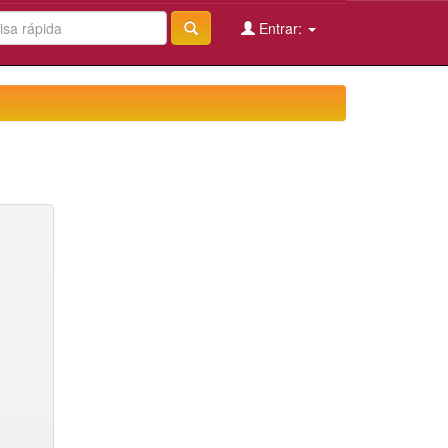
Entrar:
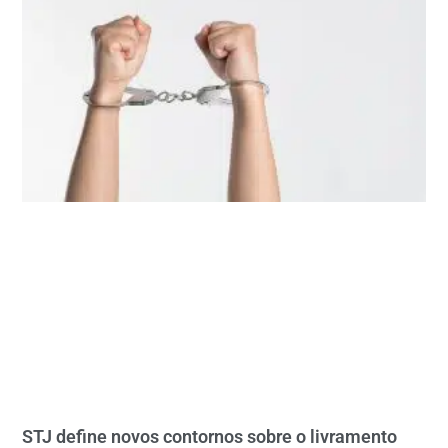
STJ define novos contornos sobre o livramento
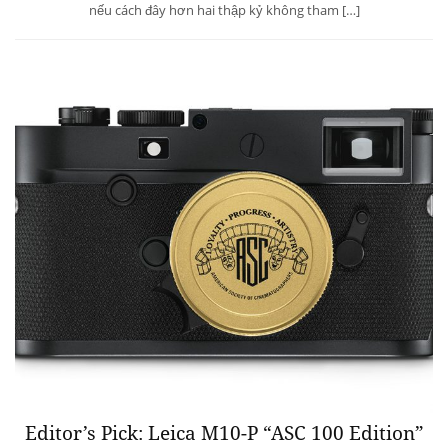
nếu cách đây hơn hai thập kỷ không tham […]
Editor’s Pick: Leica M10-P “ASC 100 Edition”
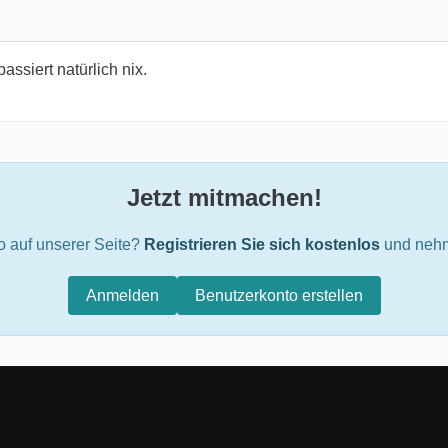
assiert natürlich nix.
Jetzt mitmachen!
o auf unserer Seite?
Registrieren Sie sich kostenlos
und nehm
Anmelden
Benutzerkonto erstellen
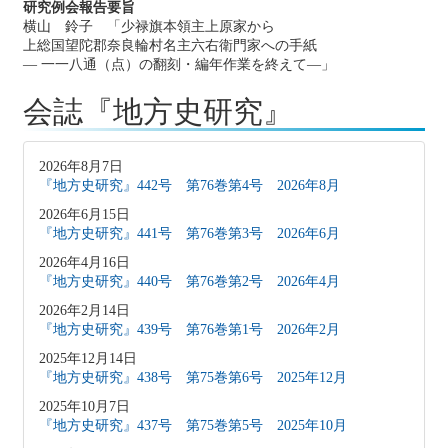
研究例会報告要旨
横山 鈴子 「少禄旗本領主上原家から
上総国望陀郡奈良輪村名主六右衛門家への手紙
― 一一八通（点）の翻刻・編年作業を終えて―」
会誌『地方史研究』
2026年8月7日
『地方史研究』442号 第76巻第4号 2026年8月
2026年6月15日
『地方史研究』441号 第76巻第3号 2026年6月
2026年4月16日
『地方史研究』440号 第76巻第2号 2026年4月
2026年2月14日
『地方史研究』439号 第76巻第1号 2026年2月
2025年12月14日
『地方史研究』438号 第75巻第6号 2025年12月
2025年10月7日
『地方史研究』437号 第75巻第5号 2025年10月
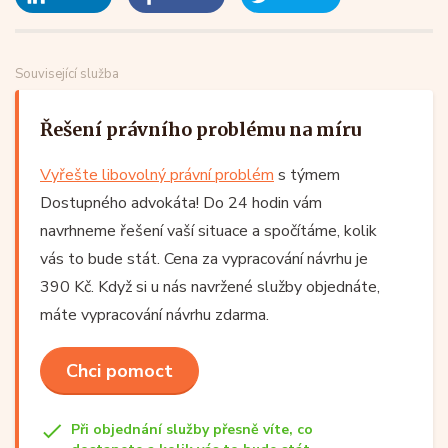
Související služba
Řešení právního problému na míru
Vyřešte libovolný právní problém
s týmem
Dostupného advokáta! Do 24 hodin vám
navrhneme řešení vaší situace a spočítáme, kolik
vás to bude stát. Cena za vypracování návrhu je
390 Kč. Když si u nás navržené služby objednáte,
máte vypracování návrhu zdarma.
Chci pomoct
Při objednání služby přesně víte, co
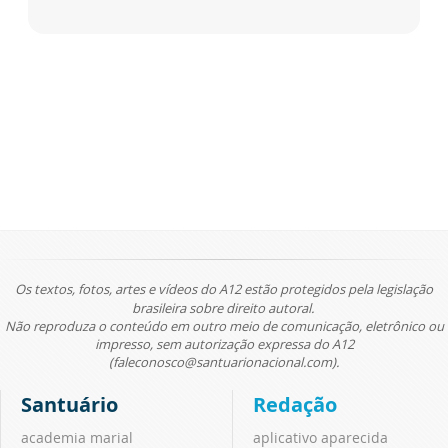
Os textos, fotos, artes e vídeos do A12 estão protegidos pela legislação
brasileira sobre direito autoral.
Não reproduza o conteúdo em outro meio de comunicação, eletrônico ou
impresso, sem autorização expressa do A12
(faleconosco@santuarionacional.com).
Santuário
Redação
academia marial
aplicativo aparecida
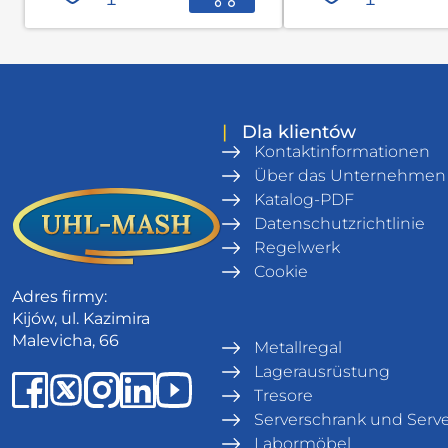
|
Dla klientów
Kontaktinformationen
Über das Unternehmen
Katalog-PDF
Datenschutzrichtlinie
Regelwerk
Cookie
Adres firmy:
Kijów, ul. Kazimira
Malevicha, 66
Metallregal
Lagerausrüstung
Tresore
Serverschrank und Serve
Labormöbel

┄┄┄┄┄┄┄┄┄┄┄┄┄┄┄┄┄┄┄┄

• [PROBLEM TO WORK ON]: Change "Anmelden" to "Einloggen" throughout the text of all the records and write that text out again with nothing else altered. Leave the pictures out of your answer.

• [RESULT]:
Entrar:
STJ define novos contornos sobre o livramento
nếu cách đây hơn hai thập kỷ không tham […]
Editor’s Pick: Leica M10-P “ASC 100 Edition”
assiert natürlich nix.
Jetzt mitmachen!
o auf unserer Seite?
Registrieren Sie sich kostenlos
und nehm
Einloggen
Benutzerkonto erstellen
研究例会報告要旨
横山 鈴子 「少禄旗本領主上原家から
上総国望陀郡奈良輪村名主六右衛門家への手紙
― 一一八通（点）の翻刻・編年作業を終えて―」
会誌『地方史研究』
2026年8月7日
『地方史研究』442号 第76巻第4号 2026年8月
2026年6月15日
『地方史研究』441号 第76巻第3号 2026年6月
2026年4月16日
『地方史研究』440号 第76巻第2号 2026年4月
2026年2月14日
『地方史研究』439号 第76巻第1号 2026年2月
2025年12月14日
『地方史研究』438号 第75巻第6号 2025年12月
2025年10月7日
『地方史研究』437号 第75巻第5号 2025年10月
Související služba
Řešení právního problému na míru
Vyřešte libovolný právní problém
s týmem
Dostupného advokáta! Do 24 hodin vám
navrhneme řešení vaší situace a spočítáme, kolik
vás to bude stát. Cena za vypracování návrhu je
390 Kč. Když si u nás navržené služby objednáte,
máte vypracování návrhu zdarma.
Chci pomoct
Při objednání služby přesně víte, co
Os textos, fotos, artes e vídeos do A12 estão protegidos pela legislação
brasileira sobre direito autoral.
Não reproduza o conteúdo em outro meio de comunicação, eletrônico ou
impresso, sem autorização expressa do A12
(faleconosco@santuarionacional.com).
Santuário
Redação
academia marial
aplicativo aparecida
|
Dla klientów
Kontaktinformationen
Über das Unternehmen
Katalog-PDF
Datenschutzrichtlinie
Regelwerk
Cookie
Adres firmy:
Kijów, ul. Kazimira
Malevicha, 66
Metallregal
Lagerausrüstung
Tresore
Serverschrank und Serve
Labormöbel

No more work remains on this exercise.